Martes, 15 de Marzo de 2016. Teatro del Museo de la Universidad de Navarra. Ruth González, soprano. Enrique Sánchez-Ramos, barítono. Mónica Campillo, clarinete. Miguel Rodrigáñez, contrabajo. Vanessa Montfort, dirección escénica. Florentino Díaz, escenografía. Jorge Fernández Guerra: Tres desechos en forma de ópera, (2012). Producción de la Compañía La Pera Ópera. Espectáculo inscrito en el ciclo Cartografías Sonoras de la Universidad de Navarra 2016.

 

Como es bien sabido, la ópera contemporánea padece un problema similar al del resto de la música clásica de creación actual. Aunque en los grandes teatros se estrenan óperas actuales de vez en cuando, muy pocas veces se representan más de una vez y no obtienen un eco mediático, a no ser que se dé alguna circunstancia extramusical excepcional.

Una de las maneras de romper esta deriva es presentar óperas de pequeño formato. Las óperas de cámara permiten mayor libertad de forma respecto a las convenciones del género y suelen requerir escenografías menos complejas y más baratas. Fue éste el camino escogido por Jorge Fernández Guerra para la ópera que nos ocupa, Tres desechos en forma de ópera. En su momento, este espectáculo adquirió cierta relevancia mediática por convertirse en una de las primeras iniciativas operísticas financiadas por el método del crowdfounding o la recaudación de dinero por medio de donaciones de pequeña cuantía.

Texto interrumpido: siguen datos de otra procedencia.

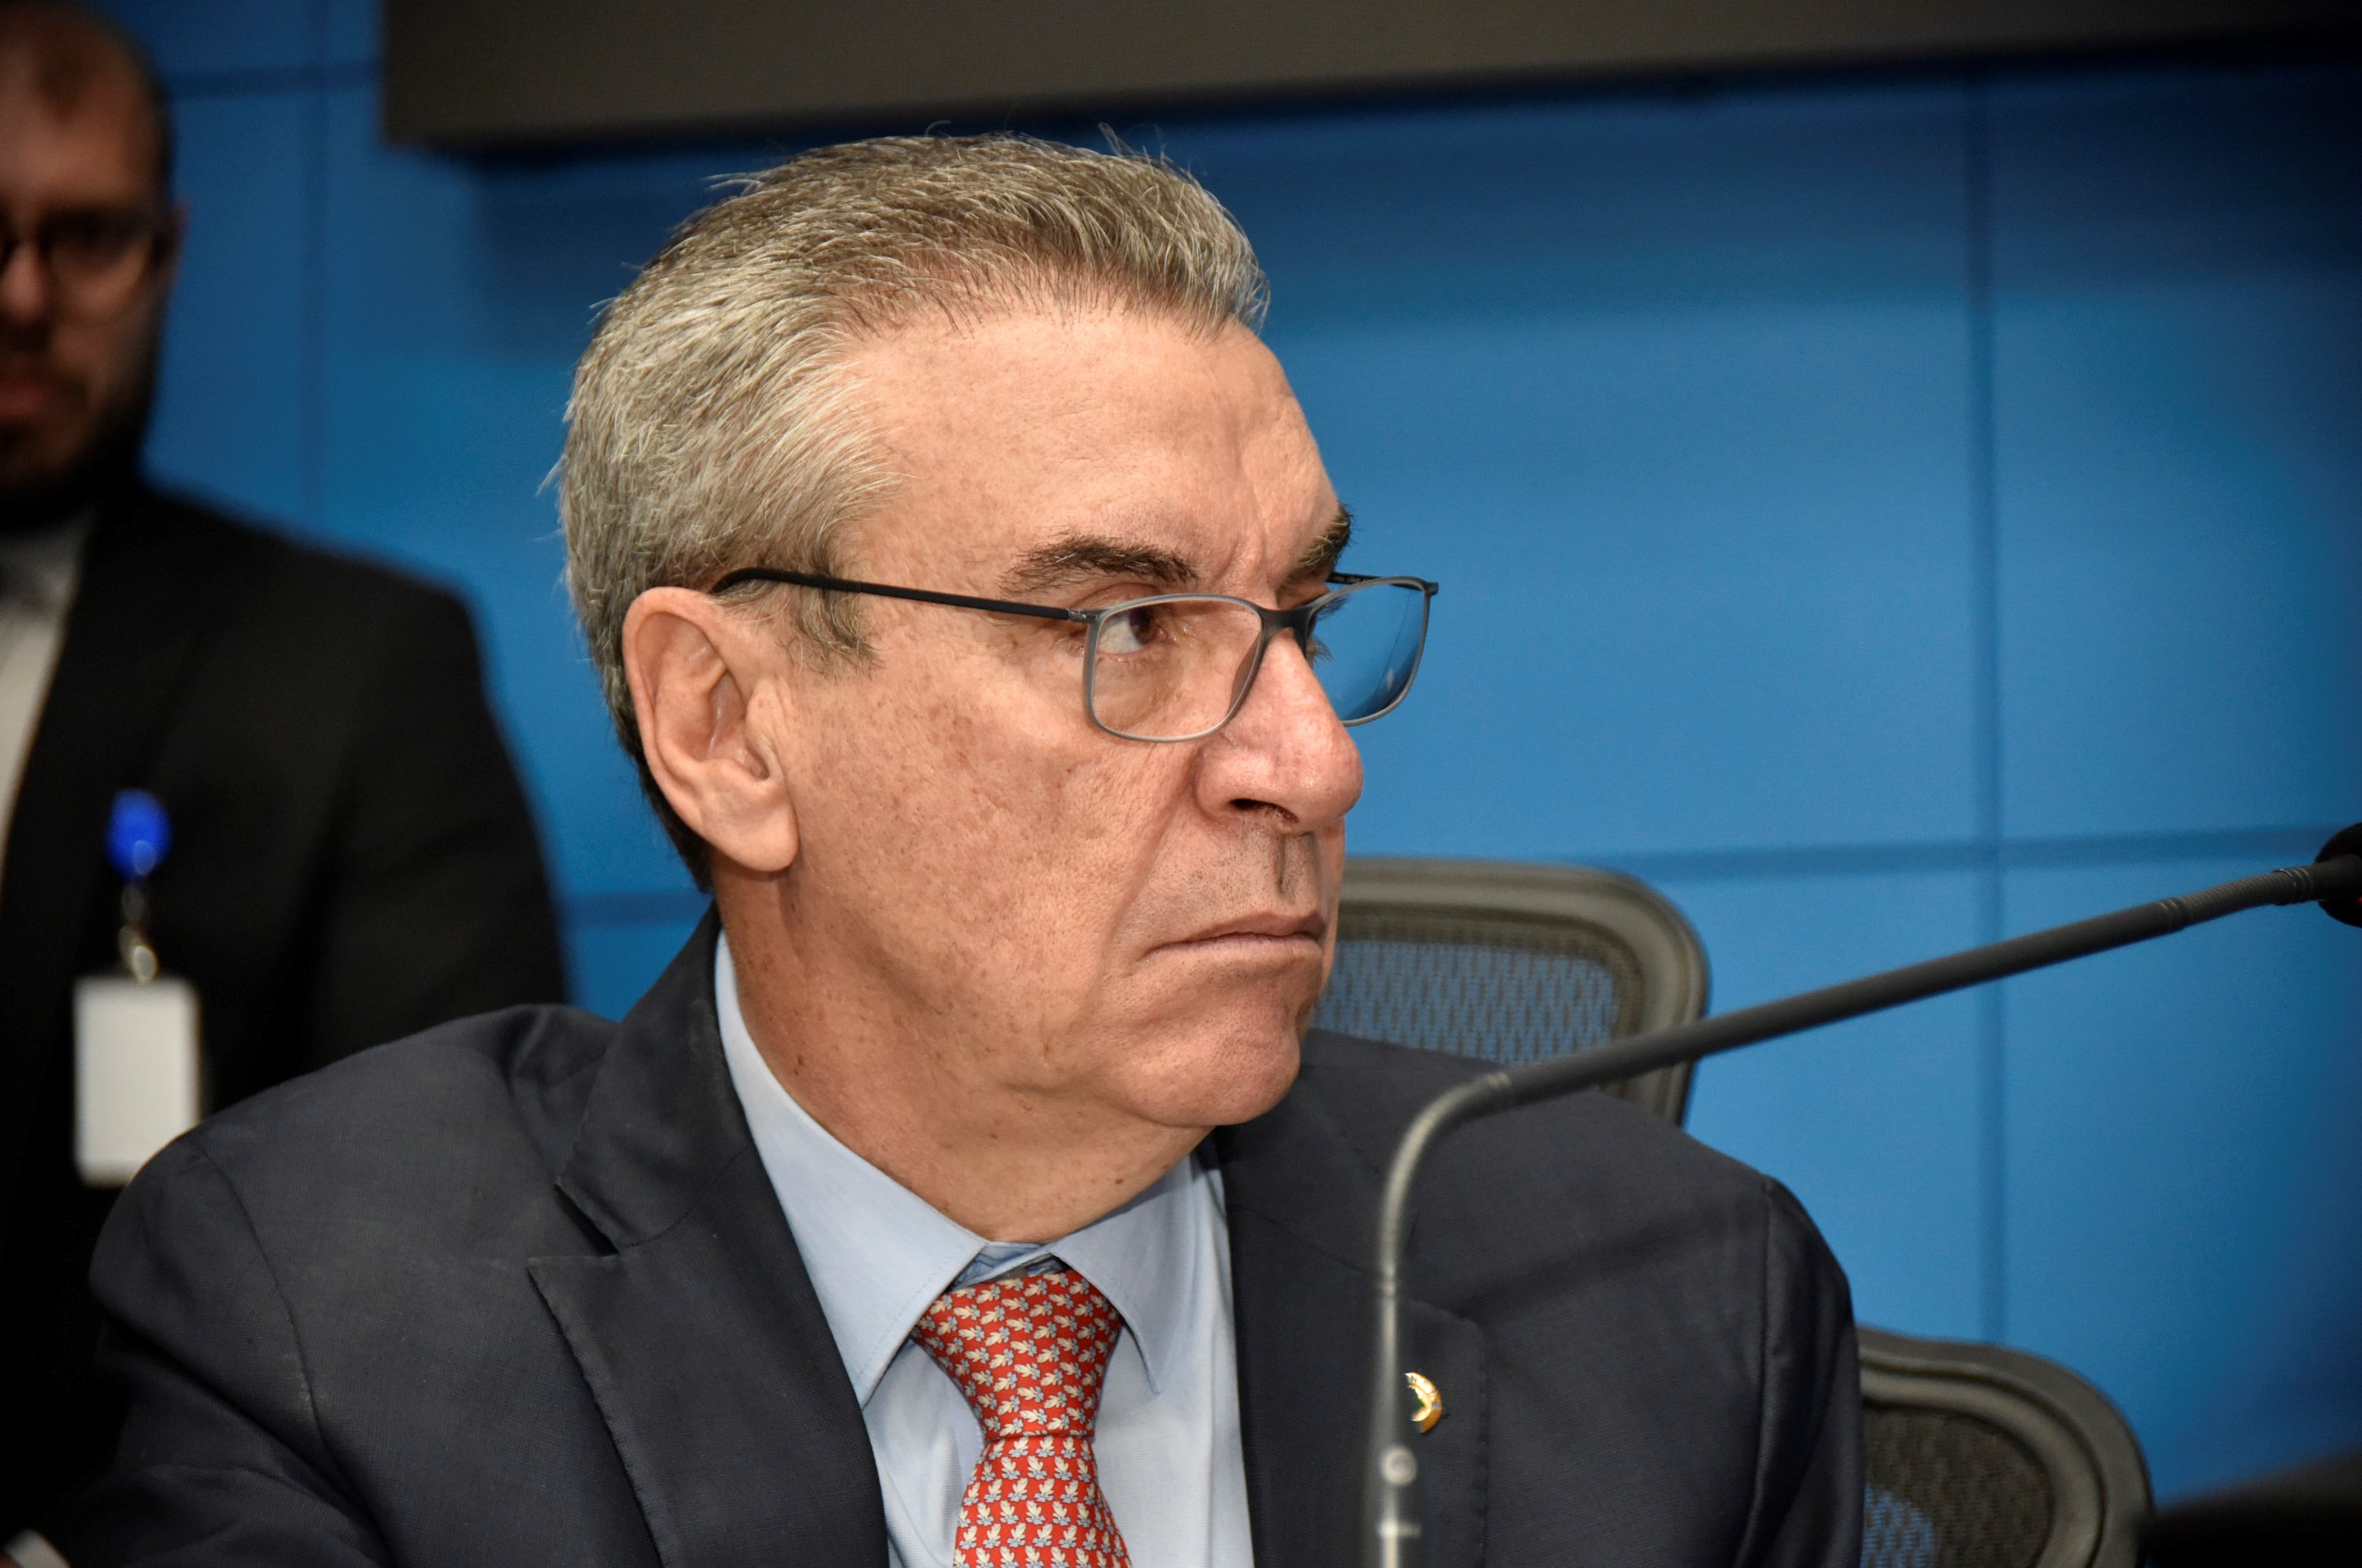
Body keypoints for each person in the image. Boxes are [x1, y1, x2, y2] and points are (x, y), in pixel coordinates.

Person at [53, 135, 1861, 1567]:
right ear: (728, 726)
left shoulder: (1679, 1313)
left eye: (1302, 620)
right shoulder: (318, 1323)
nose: (1316, 766)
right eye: (1129, 628)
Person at [0, 3, 567, 1551]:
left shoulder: (350, 669)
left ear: (167, 253)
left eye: (85, 238)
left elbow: (444, 1237)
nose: (23, 296)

El argumento del espectáculo es muy simple: dos cantantes y tres instrumentistas se sitúan en plena calle y representan su propia función, que viene a ser esta desfiguración de las convenciones de la ópera. El propio título de la obra tiene varias lecturas. En efecto, está construida a base de “desechos”. Los personajes reflexionan sobre la convivencia en pareja e intercalan adivinanzas bien conocidas de todos, sin que ninguno de estos argumentos prevalezca. La música recuerda al Stravinsky de La historia del soldado por su parca y rara instrumentación (clarinete, violín y contrabajo), por la riqueza rítmica y por un sentido del humor muy neoclásico. En el fondo, subyace la música de las Tres piezas en forma de pera de Satie, (que no son tres y por supuesto no tienen forma de pera), una obra con la que estos Tres desechos en forma de ópera guardan mucha relación. La noción de desecho tiene también otro sentido real, porque todos los elementos escénicos están realizados a base de material reciclado.

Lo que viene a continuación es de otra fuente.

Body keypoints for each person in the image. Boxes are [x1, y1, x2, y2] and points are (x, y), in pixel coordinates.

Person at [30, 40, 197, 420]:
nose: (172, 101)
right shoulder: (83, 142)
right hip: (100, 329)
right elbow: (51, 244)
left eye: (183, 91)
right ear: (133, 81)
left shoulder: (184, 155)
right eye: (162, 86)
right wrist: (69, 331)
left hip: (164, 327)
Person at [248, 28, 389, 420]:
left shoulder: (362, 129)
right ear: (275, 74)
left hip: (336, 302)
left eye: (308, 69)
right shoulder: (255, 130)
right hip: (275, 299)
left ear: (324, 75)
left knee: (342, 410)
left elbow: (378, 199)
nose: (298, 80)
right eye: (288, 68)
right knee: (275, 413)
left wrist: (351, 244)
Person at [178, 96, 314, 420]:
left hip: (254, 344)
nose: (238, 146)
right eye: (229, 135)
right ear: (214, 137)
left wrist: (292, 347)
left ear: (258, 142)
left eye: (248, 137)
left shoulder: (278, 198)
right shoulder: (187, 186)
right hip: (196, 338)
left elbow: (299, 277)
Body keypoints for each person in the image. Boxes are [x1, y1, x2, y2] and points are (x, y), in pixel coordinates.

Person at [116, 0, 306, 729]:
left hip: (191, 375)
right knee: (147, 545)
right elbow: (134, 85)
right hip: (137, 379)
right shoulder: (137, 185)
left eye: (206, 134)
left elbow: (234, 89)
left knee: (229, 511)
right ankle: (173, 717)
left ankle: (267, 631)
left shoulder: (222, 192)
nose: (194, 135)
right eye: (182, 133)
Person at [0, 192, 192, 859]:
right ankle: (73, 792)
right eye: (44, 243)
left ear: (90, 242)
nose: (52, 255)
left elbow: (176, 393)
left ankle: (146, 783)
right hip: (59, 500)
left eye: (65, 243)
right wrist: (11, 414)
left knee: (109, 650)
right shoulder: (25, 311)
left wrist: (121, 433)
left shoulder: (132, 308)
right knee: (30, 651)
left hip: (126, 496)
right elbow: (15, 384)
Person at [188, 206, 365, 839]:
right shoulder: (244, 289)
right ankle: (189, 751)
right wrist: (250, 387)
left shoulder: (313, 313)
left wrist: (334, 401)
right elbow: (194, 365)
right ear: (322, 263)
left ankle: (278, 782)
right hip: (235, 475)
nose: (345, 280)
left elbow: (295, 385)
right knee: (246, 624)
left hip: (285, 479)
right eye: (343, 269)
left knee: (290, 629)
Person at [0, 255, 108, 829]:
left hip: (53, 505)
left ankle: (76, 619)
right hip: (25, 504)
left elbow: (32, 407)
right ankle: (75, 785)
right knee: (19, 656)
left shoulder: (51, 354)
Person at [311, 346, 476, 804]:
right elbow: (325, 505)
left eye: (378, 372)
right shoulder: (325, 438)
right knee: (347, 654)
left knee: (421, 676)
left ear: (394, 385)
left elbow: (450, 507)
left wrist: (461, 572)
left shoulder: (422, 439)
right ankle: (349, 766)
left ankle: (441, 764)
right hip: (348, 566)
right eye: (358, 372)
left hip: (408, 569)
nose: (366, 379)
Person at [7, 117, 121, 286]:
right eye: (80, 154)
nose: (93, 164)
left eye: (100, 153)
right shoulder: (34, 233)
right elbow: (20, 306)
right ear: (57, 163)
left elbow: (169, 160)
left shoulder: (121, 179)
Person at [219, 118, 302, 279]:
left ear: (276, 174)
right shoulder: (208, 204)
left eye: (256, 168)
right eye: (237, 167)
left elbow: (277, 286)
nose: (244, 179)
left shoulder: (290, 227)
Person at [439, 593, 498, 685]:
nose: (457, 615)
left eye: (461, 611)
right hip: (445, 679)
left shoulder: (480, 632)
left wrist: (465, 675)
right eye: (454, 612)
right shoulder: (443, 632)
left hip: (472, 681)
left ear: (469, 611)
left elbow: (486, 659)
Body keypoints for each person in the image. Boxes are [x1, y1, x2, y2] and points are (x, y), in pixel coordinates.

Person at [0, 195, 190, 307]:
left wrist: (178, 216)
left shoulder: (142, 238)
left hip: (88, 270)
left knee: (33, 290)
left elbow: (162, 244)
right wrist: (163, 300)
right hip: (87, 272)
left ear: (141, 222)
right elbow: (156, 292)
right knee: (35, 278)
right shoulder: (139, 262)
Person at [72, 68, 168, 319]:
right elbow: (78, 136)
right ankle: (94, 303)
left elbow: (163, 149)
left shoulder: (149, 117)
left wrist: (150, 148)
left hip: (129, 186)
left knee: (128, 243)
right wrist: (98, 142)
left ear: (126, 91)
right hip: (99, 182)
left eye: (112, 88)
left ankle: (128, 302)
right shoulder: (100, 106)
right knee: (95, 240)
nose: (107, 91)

Al final del espectáculo, queda una sensación agridulce. El resultado sonoro tiene interés, como corresponde a un compositor experimentado como Fernández Guerra, y el pretexto dramático no deja de resultar novedoso. El problema es cómo mantener ese interés a lo largo de casi una hora de función, y es ahí donde a nuestro juicio el espectáculo no termina de cuajar. Aunque la obra está compuesta a base de brevísimos fragmentos que permiten que el público tome aliento, la sensación de repetición resulta inevitable conforme se acerca el final.

La interpretación musical fue en general muy lograda. Los cinco protagonistas del espectáculo actuaron a muy buen nivel. El conjunto acompañante prestó mucha atención a la gran riqueza de detalles tímbricos de la obra, y los cantantes se compenetraron perfectamente, a pesar de que Ruth González mostró una emisión algo menos canónica que la de su compañero.

En conjunto, esta “ópera ecológica” compuesta a base de desechos pasó con un éxito moderado por el Teatro de la Universidad de Navarra. Más allá de la sorpresa inicial causada por una estructura de ópera tan particular, quedó la sensación de que, como tantas veces, menos es más.